A avaliação é do BTG Pactual, diante da valorização que a commodity vem registrando num curto espaço de tempo – em um mês, o preço do níquel subiu 25% no mercado internacional, atingindo US$ 18 mil a tonelada.

“Embora a Vale seja uma das maiores produtoras globais de níquel (atrás da Norilsk), o níquel tem sido visto pelos investidores como um problema para a Vale há anos”, diz trecho do relatório, assinado pelos analistas Leonardo Correa e Marcelo Arazi. “Durante vários trimestres nos últimos anos, a unidade de níquel da Vale apresentou Ebitda negativo e o negócio vem queimando caixa sequencialmente.”

A alta do níquel é fruto das incertezas regulatórias vindas da Indonésia, responsável por quase 50% da oferta da commodity no mercado global.

Mudanças nas regras de licenciamento têm sido o principal trigger para os preços no curto prazo, com o mercado tentando estimar quanto de minério e capacidade de processamento serão aprovados pelo governo indonésio para 2026.

As primeiras notícias apontam que, inicialmente, a meta de produção para 2026 foi estabelecida em 250 milhões de toneladas, abaixo das 379 milhões de toneladas registradas no ano passado.

Além disso, os analistas do BTG Pactual afirmam que atrasos no processo de licenciamento e a falta de clareza sobre as aprovações de projetos estão criando dúvidas sobre a disponibilidade futura de minério, mantendo os preços sustentados por precaução.

Este cenário fortalece a unidade de metais básicos da Vale, que deve responder por 15% a 20% do Ebitda da companhia, com algo em torno de US$ 3 bilhões – para 2026, os analistas do BTG Pactual estimam um montante de US$ 17,4 bilhões, alta de 12,6%. O BTG Pactual possui recomendação de compra para as ações, com preço-alvo de US$ 15 para as ADRs.

“Com o recente aumento nos preços do níquel e do cobre, essa marcação a mercado geraria um potencial de alta de 8% em nosso Ebitda consolidado, o que é bastante relevante (somente o Ebitda de metais básicos pode facilmente ultrapassar US$ 4 bilhões)”, diz trecho do relatório.

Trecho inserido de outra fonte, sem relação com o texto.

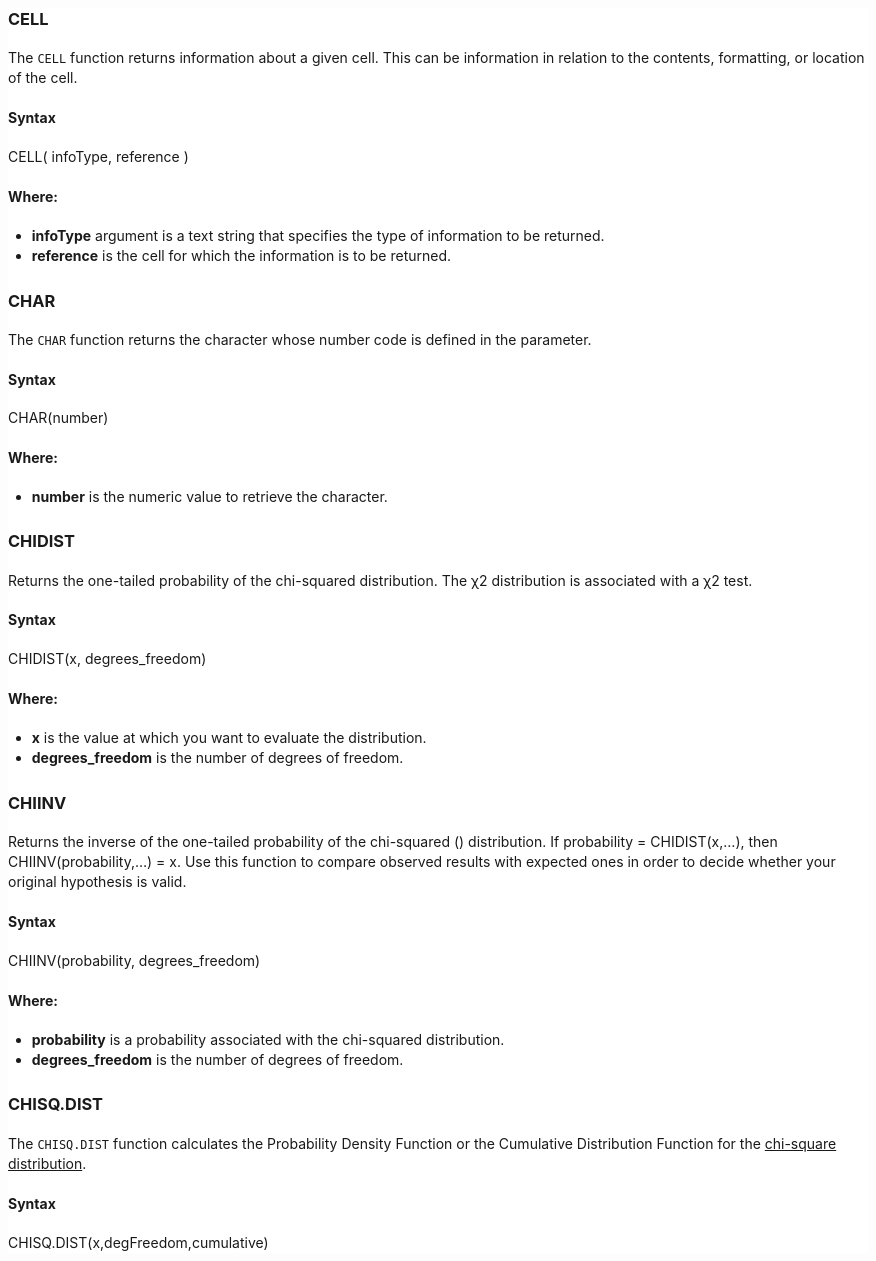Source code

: ### CELL
The `CELL` function returns information about a given cell. This can be information in relation to the contents, formatting, or location of the cell.

#### Syntax
CELL( infoType, reference )

#### Where:
* **infoType** argument is a text string that specifies the type of information to be returned.
* **reference** is the cell for which the information is to be returned.

### CHAR
The `CHAR` function returns the character whose number code is defined in the parameter.

#### Syntax
CHAR(number)

#### Where:
* **number** is the numeric value to retrieve the character.

### CHIDIST
Returns the one-tailed probability of the chi-squared distribution. The χ2 distribution is associated with a χ2 test.

#### Syntax
CHIDIST(x, degrees_freedom)

#### Where:
* **x** is the value at which you want to evaluate the distribution.
* **degrees_freedom** is the number of degrees of freedom.

### CHIINV
Returns the inverse of the one-tailed probability of the chi-squared () distribution. If probability = CHIDIST(x,…), then CHIINV(probability,…) = x. Use this function to compare observed results with expected ones in order to decide whether your original hypothesis is valid.

#### Syntax
CHIINV(probability, degrees_freedom)

#### Where:
* **probability** is a probability associated with the chi-squared distribution.
* **degrees_freedom** is the number of degrees of freedom.

### CHISQ.DIST
The `CHISQ.DIST` function calculates the Probability Density Function or the Cumulative Distribution Function for the [chi-square distribution](http://en.wikipedia.org/wiki/Chi-square_distribution).

#### Syntax
CHISQ.DIST(x,degFreedom,cumulative)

Partindo do pressuposto de que os preços do níquel permanecerão nos níveis, e que a gestão continue colhendo os frutos da reestruturação da unidade, os analistas do BTG Pactual afirmam que o valuation da unidade de metais básicos da Vale deve passar por uma revisão, um efeito positivo para as ações da empresa.

Eles destacam que o EV/Ebitda da Vale gira em torno de 4 vezes, enquanto seus pares são negociados a múltiplos entre 7 vezes e 10 vezes, pelo fato da empresa ser vista apenas como um play para minério de ferro.

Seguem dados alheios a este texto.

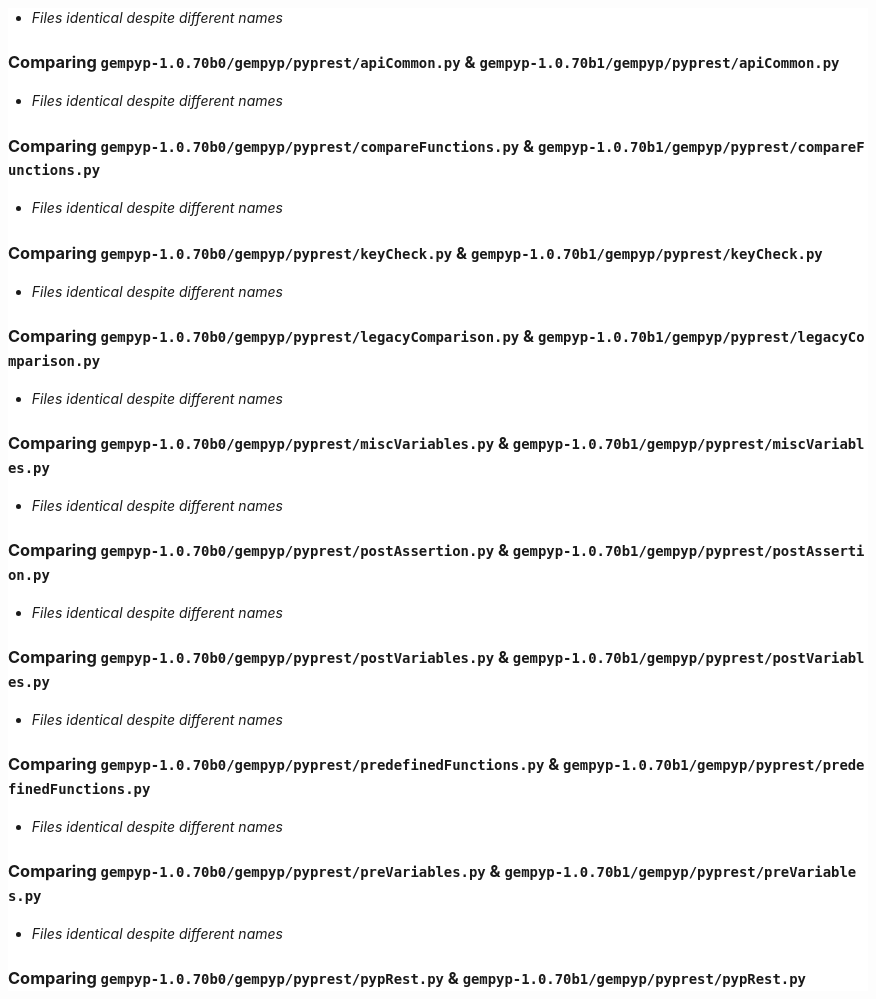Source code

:  * *Files identical despite different names*

### Comparing `gempyp-1.0.70b0/gempyp/pyprest/apiCommon.py` & `gempyp-1.0.70b1/gempyp/pyprest/apiCommon.py`

 * *Files identical despite different names*

### Comparing `gempyp-1.0.70b0/gempyp/pyprest/compareFunctions.py` & `gempyp-1.0.70b1/gempyp/pyprest/compareFunctions.py`

 * *Files identical despite different names*

### Comparing `gempyp-1.0.70b0/gempyp/pyprest/keyCheck.py` & `gempyp-1.0.70b1/gempyp/pyprest/keyCheck.py`

 * *Files identical despite different names*

### Comparing `gempyp-1.0.70b0/gempyp/pyprest/legacyComparison.py` & `gempyp-1.0.70b1/gempyp/pyprest/legacyComparison.py`

 * *Files identical despite different names*

### Comparing `gempyp-1.0.70b0/gempyp/pyprest/miscVariables.py` & `gempyp-1.0.70b1/gempyp/pyprest/miscVariables.py`

 * *Files identical despite different names*

### Comparing `gempyp-1.0.70b0/gempyp/pyprest/postAssertion.py` & `gempyp-1.0.70b1/gempyp/pyprest/postAssertion.py`

 * *Files identical despite different names*

### Comparing `gempyp-1.0.70b0/gempyp/pyprest/postVariables.py` & `gempyp-1.0.70b1/gempyp/pyprest/postVariables.py`

 * *Files identical despite different names*

### Comparing `gempyp-1.0.70b0/gempyp/pyprest/predefinedFunctions.py` & `gempyp-1.0.70b1/gempyp/pyprest/predefinedFunctions.py`

 * *Files identical despite different names*

### Comparing `gempyp-1.0.70b0/gempyp/pyprest/preVariables.py` & `gempyp-1.0.70b1/gempyp/pyprest/preVariables.py`

 * *Files identical despite different names*

### Comparing `gempyp-1.0.70b0/gempyp/pyprest/pypRest.py` & `gempyp-1.0.70b1/gempyp/pyprest/pypRest.py`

“Como já afirmamos anteriormente, faz pouco sentido para a Vale negociar como uma empresa puramente de minério de ferro se ela tem uma exposição a metais básicos de quase 20% e esse número está crescendo”, diz trecho do relatório.

Segundo os analistas, se a unidade de metais básicos conseguir entregar US$ 4 bilhões em Ebitda em 2026, ela pode destravar quase 20% em equity value para a Vale.

Por volta da 11h28, as ações da Vale subiam 0,14%, a R$ 75,98. Em 12 meses, os papéis acumulam alta de 46,05%, levando o valor de mercado a R$ 345 bilhões.